It’s only when I came to LBS, I realized that I was wrong. Unlike many other schools, the people at LBS were truly diverse, in terms of nationalities, professional qualifications, interests and hobbies. Moreover, to my surprise the people were not only smart and accomplished but incredibly friendly and helpful as well. To top it all, each study group is carefully picked to ensure that you spend your whole 1st year doing projects with an extremely diverse group of people.

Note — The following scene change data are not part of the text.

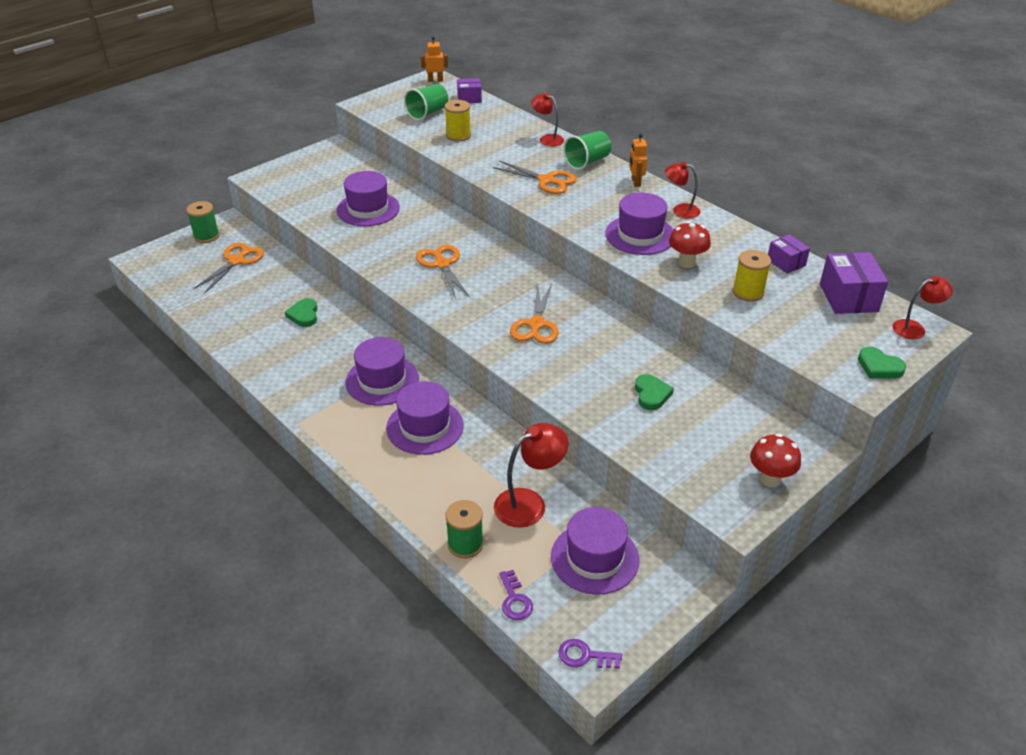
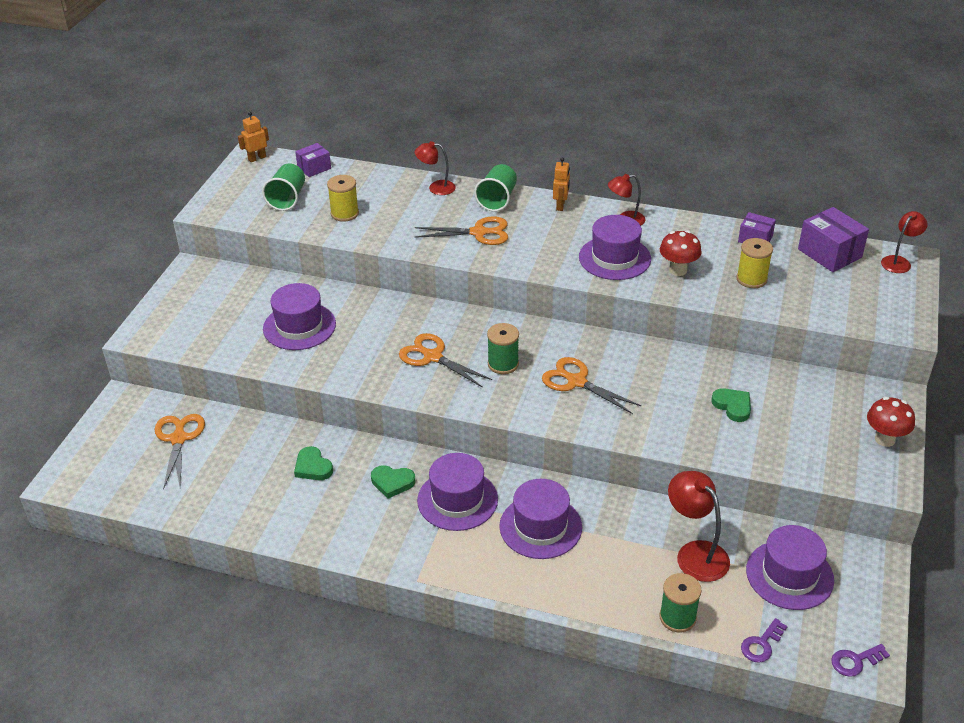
camera: 30 degrees left, 0 degrees up
(206, 236) = (114, 424): green spool -> green spool (503, 364)
(515, 600) = (761, 644): purple key -> purple key turned 90 degrees clockwise
(529, 503) = (695, 553): red lamp -> red lamp turned 60 degrees counterclockwise
(536, 324) = (577, 382): orange scissors -> orange scissors turned 150 degrees clockwise
(635, 182) = (560, 205): orange robot -> orange robot turned 135 degrees counterclockwise
(879, 367) = (904, 306): green heart -> green heart (392, 482)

Still not convinced?? Well, guess what happens when you put the following people in a team and ask them to compete:

•    A Greek Phd in electronics who has designed advanced medical monitoring devices
•    A French animal welfare professional, who is an expert on bears and can speak 6 different languages
•    A Scottish Doctor, who has worked in Hospitals as well as Cruise Ships and is an excellent surfer
•    An American Banker who has spent a considerable time working in Brazil and Dubai
•    A Mexican venture capitalist, focused on investing in social enterprises who is also a wine enthusiast and an avid football fan
•    A Chinese sales and marketing expert with  5 years of experience in selling consumer goods in China
•    An Indian game designer and entrepreneur with some experience in financial services

Well, that is a typical study group at LBS, who typically take some time to get comfortable and then they get together to win bottles of champagne!!!